• [Supplied text]:
Photo by Douglas Soule

When Congress passed and President Joe Biden signed the $1.2 trillion bipartisan infrastructure bill, they ensured West Virginia would receive at least $6 billion in desperately-needed infrastructure aid over the next five years. 

The bill includes funding for a broad array of infrastructure projects, from drinking water systems and broadband to airports and public transportation. But the largest portion of West Virginia’s money will go toward roads and bridges.

But, while significant, the money can go only so far, and West Virginia’s road and bridge problems go a lot further. The state hasn’t fully-funded repairs for decades, leading to deteriorating bridges and crumbling roads throughout the nation’s sixth-largest highway system. And even the $3 billion slated to go to West Virginia’s roads over the next five years won’t be enough money to fully fund the additional $750 million a year in repairs a state plan recommended.

The effects are felt by West Virginians in places like Kanawha Falls in Fayette County. There, state transportation officials shut down the bridge connecting the small community to U.S. 60 due to damage. That was in 2018; the bridge is still closed.

Robert E. Pritt Jr. lives less than a mile from the bridge. He says the commute from his house in Kanawha Falls to Gauley Bridge, where he goes twice a month to pay bills and shop, used to be five minutes. Now it takes 45 minutes, forcing him to cross the Kanawha River all the way over in Montgomery, which can only be reached through a road that he says is hazardous. 

“[State officials] don’t care about us, even though we pay taxes,” he said. “If I had to call the law, somebody breaking in on me, trying to kill me, if I had to call the law by the time law got here I’d done be dead and probably halfway rotten.”

Senate Minority Leader Stephen Baldwin, who represents the area, said he understands his constituents feel abandoned.  There hasn’t been enough money to go around to cover all infrastructure projects, and he said that smaller communities “always get the short end of the stick.”

“It is simply a less attractive project to [the state] because it serves fewer people and costs some significant amount,” he said. “What I try to impart to [the state] is the human toll. OK, it’s only a couple of dozen families. But that’s their life.”

And the longer infrastructure problems like those that ultimately closed the Kanawha Falls bridge go unaddressed, the harder and more expensive they are to fix.

“Every state — not just West Virginia — has kicked the can down the road and deferred maintenance,” said Dave Meadows, a civil engineer in Putnam County. “But we can’t catch it up in one, five-year increment. It’s going to take multiple increments of funding.”

Historic underinvestment 

Jimmy Wriston, West Virginia’s transportation secretary, says West Virginia has underinvested in its roads and bridges for decades.

• [Set tasks]:
(1) Render the records as a JSON list of strings, with each line as its own string and blank lines omitted.
(2) Write the next part of the article on West Virginia's road and bridge funding, picking up after its final sentence.

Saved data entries

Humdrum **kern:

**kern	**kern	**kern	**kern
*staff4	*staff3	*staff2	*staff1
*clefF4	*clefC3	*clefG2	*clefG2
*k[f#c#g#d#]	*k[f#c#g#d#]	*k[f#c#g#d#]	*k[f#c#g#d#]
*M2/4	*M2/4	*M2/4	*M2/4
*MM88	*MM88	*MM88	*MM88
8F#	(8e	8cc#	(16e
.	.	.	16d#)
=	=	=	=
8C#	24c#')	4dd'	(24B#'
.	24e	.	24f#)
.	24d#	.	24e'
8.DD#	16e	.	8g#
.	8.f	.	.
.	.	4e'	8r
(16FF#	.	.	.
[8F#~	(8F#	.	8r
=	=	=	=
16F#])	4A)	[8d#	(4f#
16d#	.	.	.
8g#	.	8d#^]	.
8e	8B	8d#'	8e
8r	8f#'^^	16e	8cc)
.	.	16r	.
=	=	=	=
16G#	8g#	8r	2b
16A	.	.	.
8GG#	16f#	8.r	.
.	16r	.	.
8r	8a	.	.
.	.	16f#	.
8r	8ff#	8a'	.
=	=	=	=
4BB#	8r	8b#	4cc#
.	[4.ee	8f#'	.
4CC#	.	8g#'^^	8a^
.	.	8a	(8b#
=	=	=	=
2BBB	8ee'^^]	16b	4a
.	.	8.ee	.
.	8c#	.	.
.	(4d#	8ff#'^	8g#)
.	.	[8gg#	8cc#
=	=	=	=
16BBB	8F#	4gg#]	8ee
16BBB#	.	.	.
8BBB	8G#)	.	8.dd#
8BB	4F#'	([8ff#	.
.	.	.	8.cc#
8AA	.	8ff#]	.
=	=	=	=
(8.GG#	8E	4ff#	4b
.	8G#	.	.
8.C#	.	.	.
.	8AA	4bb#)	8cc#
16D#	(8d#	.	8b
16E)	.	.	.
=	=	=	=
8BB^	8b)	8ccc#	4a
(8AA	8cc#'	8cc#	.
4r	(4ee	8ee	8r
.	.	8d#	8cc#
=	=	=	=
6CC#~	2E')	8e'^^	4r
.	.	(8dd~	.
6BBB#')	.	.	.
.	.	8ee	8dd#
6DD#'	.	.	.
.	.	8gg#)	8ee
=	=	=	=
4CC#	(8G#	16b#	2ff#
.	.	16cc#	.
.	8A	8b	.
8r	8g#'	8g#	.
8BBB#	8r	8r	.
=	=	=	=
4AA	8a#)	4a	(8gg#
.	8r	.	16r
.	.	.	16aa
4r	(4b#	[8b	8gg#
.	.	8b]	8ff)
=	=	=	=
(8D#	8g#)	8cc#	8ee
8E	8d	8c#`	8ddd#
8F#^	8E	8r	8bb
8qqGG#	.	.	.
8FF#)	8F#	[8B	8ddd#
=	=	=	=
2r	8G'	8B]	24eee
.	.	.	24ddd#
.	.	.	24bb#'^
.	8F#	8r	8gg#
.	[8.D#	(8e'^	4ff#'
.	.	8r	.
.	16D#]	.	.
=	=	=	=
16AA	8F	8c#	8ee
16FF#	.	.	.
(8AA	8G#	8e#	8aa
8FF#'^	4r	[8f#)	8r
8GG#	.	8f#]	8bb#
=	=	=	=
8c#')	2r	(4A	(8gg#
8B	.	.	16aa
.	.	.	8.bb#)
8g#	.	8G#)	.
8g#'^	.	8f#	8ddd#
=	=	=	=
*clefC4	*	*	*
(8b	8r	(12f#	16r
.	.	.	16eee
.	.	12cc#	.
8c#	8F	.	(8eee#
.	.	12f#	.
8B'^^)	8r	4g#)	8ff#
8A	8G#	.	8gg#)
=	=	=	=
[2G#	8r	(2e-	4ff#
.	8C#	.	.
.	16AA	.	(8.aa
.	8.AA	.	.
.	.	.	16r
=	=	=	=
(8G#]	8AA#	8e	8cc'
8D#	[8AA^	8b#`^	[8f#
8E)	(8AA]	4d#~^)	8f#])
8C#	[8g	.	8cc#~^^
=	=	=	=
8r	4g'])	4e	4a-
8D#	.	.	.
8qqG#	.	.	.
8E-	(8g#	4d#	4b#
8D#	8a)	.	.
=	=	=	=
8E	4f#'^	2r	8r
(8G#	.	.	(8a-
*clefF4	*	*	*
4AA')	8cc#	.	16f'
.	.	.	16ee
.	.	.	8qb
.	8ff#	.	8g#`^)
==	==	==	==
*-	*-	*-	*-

• [Written responses]:
(1)
[
  "Humdrum **kern:",
  "**kern\t**kern\t**kern\t**kern",
  "*staff4\t*staff3\t*staff2\t*staff1",
  "*clefF4\t*clefC3\t*clefG2\t*clefG2",
  "*k[f#c#g#d#]\t*k[f#c#g#d#]\t*k[f#c#g#d#]\t*k[f#c#g#d#]",
  "*M2/4\t*M2/4\t*M2/4\t*M2/4",
  "*MM88\t*MM88\t*MM88\t*MM88",
  "8F#\t(8e\t8cc#\t(16e",
  ".\t.\t.\t16d#)",
  "=\t=\t=\t=",
  "8C#\t24c#')\t4dd'\t(24B#'",
  ".\t24e\t.\t24f#)",
  ".\t24d#\t.\t24e'",
  "8.DD#\t16e\t.\t8g#",
  ".\t8.f\t.\t.",
  ".\t.\t4e'\t8r",
  "(16FF#\t.\t.\t.",
  "[8F#~\t(8F#\t.\t8r",
  "=\t=\t=\t=",
  "16F#])\t4A)\t[8d#\t(4f#",
  "16d#\t.\t.\t.",
  "8g#\t.\t8d#^]\t.",
  "8e\t8B\t8d#'\t8e",
  "8r\t8f#'^^\t16e\t8cc)",
  ".\t.\t16r\t.",
  "=\t=\t=\t=",
  "16G#\t8g#\t8r\t2b",
  "16A\t.\t.\t.",
  "8GG#\t16f#\t8.r\t.",
  ".\t16r\t.\t.",
  "8r\t8a\t.\t.",
  ".\t.\t16f#\t.",
  "8r\t8ff#\t8a'\t.",
  "=\t=\t=\t=",
  "4BB#\t8r\t8b#\t4cc#",
  ".\t[4.ee\t8f#'\t.",
  "4CC#\t.\t8g#'^^\t8a^",
  ".\t.\t8a\t(8b#",
  "=\t=\t=\t=",
  "2BBB\t8ee'^^]\t16b\t4a",
  ".\t.\t8.ee\t.",
  ".\t8c#\t.\t.",
  ".\t(4d#\t8ff#'^\t8g#)",
  ".\t.\t[8gg#\t8cc#",
  "=\t=\t=\t=",
  "16BBB\t8F#\t4gg#]\t8ee",
  "16BBB#\t.\t.\t.",
  "8BBB\t8G#)\t.\t8.dd#",
  "8BB\t4F#'\t([8ff#\t.",
  ".\t.\t.\t8.cc#",
  "8AA\t.\t8ff#]\t.",
  "=\t=\t=\t=",
  "(8.GG#\t8E\t4ff#\t4b",
  ".\t8G#\t.\t.",
  "8.C#\t.\t.\t.",
  ".\t8AA\t4bb#)\t8cc#",
  "16D#\t(8d#\t.\t8b",
  "16E)\t.\t.\t.",
  "=\t=\t=\t=",
  "8BB^\t8b)\t8ccc#\t4a",
  "(8AA\t8cc#'\t8cc#\t.",
  "4r\t(4ee\t8ee\t8r",
  ".\t.\t8d#\t8cc#",
  "=\t=\t=\t=",
  "6CC#~\t2E')\t8e'^^\t4r",
  ".\t.\t(8dd~\t.",
  "6BBB#')\t.\t.\t.",
  ".\t.\t8ee\t8dd#",
  "6DD#'\t.\t.\t.",
  ".\t.\t8gg#)\t8ee",
  "=\t=\t=\t=",
  "4CC#\t(8G#\t16b#\t2ff#",
  ".\t.\t16cc#\t.",
  ".\t8A\t8b\t.",
  "8r\t8g#'\t8g#\t.",
  "8BBB#\t8r\t8r\t.",
  "=\t=\t=\t=",
  "4AA\t8a#)\t4a\t(8gg#",
  ".\t8r\t.\t16r",
  ".\t.\t.\t16aa",
  "4r\t(4b#\t[8b\t8gg#",
  ".\t.\t8b]\t8ff)",
  "=\t=\t=\t=",
  "(8D#\t8g#)\t8cc#\t8ee",
  "8E\t8d\t8c#`\t8ddd#",
  "8F#^\t8E\t8r\t8bb",
  "8qqGG#\t.\t.\t.",
  "8FF#)\t8F#\t[8B\t8ddd#",
  "=\t=\t=\t=",
  "2r\t8G'\t8B]\t24eee",
  ".\t.\t.\t24ddd#",
  ".\t.\t.\t24bb#'^",
  ".\t8F#\t8r\t8gg#",
  ".\t[8.D#\t(8e'^\t4ff#'",
  ".\t.\t8r\t.",
  ".\t16D#]\t.\t.",
  "=\t=\t=\t=",
  "16AA\t8F\t8c#\t8ee",
  "16FF#\t.\t.\t.",
  "(8AA\t8G#\t8e#\t8aa",
  "8FF#'^\t4r\t[8f#)\t8r",
  "8GG#\t.\t8f#]\t8bb#",
  "=\t=\t=\t=",
  "8c#')\t2r\t(4A\t(8gg#",
  "8B\t.\t.\t16aa",
  ".\t.\t.\t8.bb#)",
  "8g#\t.\t8G#)\t.",
  "8g#'^\t.\t8f#\t8ddd#",
  "=\t=\t=\t=",
  "*clefC4\t*\t*\t*",
  "(8b\t8r\t(12f#\t16r",
  ".\t.\t.\t16eee",
  ".\t.\t12cc#\t.",
  "8c#\t8F\t.\t(8eee#",
  ".\t.\t12f#\t.",
  "8B'^^)\t8r\t4g#)\t8ff#",
  "8A\t8G#\t.\t8gg#)",
  "=\t=\t=\t=",
  "[2G#\t8r\t(2e-\t4ff#",
  ".\t8C#\t.\t.",
  ".\t16AA\t.\t(8.aa",
  ".\t8.AA\t.\t.",
  ".\t.\t.\t16r",
  "=\t=\t=\t=",
  "(8G#]\t8AA#\t8e\t8cc'",
  "8D#\t[8AA^\t8b#`^\t[8f#",
  "8E)\t(8AA]\t4d#~^)\t8f#])",
  "8C#\t[8g\t.\t8cc#~^^",
  "=\t=\t=\t=",
  "8r\t4g'])\t4e\t4a-",
  "8D#\t.\t.\t.",
  "8qqG#\t.\t.\t.",
  "8E-\t(8g#\t4d#\t4b#",
  "8D#\t8a)\t.\t.",
  "=\t=\t=\t=",
  "8E\t4f#'^\t2r\t8r",
  "(8G#\t.\t.\t(8a-",
  "*clefF4\t*\t*\t*",
  "4AA')\t8cc#\t.\t16f'",
  ".\t.\t.\t16ee",
  ".\t.\t.\t8qb",
  ".\t8ff#\t.\t8g#`^)",
  "==\t==\t==\t==",
  "*-\t*-\t*-\t*-"
]

(2)
By 2012 it had gotten to the point where then-Gov. Earl Ray Tomblin issued an executive order forming the West Virginia Blue Ribbon Commission on Highways. Made up of government officials, advocates and industry experts, the commission was tasked not only with studying the conditions and needs of the state’s highway system, but also the development of a long-term strategic plan to fund maintenance and expansion.

In 2015, the commission published its report. It found that if the state did not allocate any additional money annually for repairs, highway quality would “continue to deteriorate at an alarming rate and lead quickly to a very unsatisfactory level.”

It would take an additional $400 million a year — over what the state was already spending — to keep highway quality at its current level, the commission said, and an additional billion dollars annually for the system to “display little or no deficiencies and those that did exist would be on lower volume roads.”

Overall, the commission recommended the state spend $750 million more in repairs every year, an amount that West Virginia doesn’t have in the long term, even with the recent federal funding.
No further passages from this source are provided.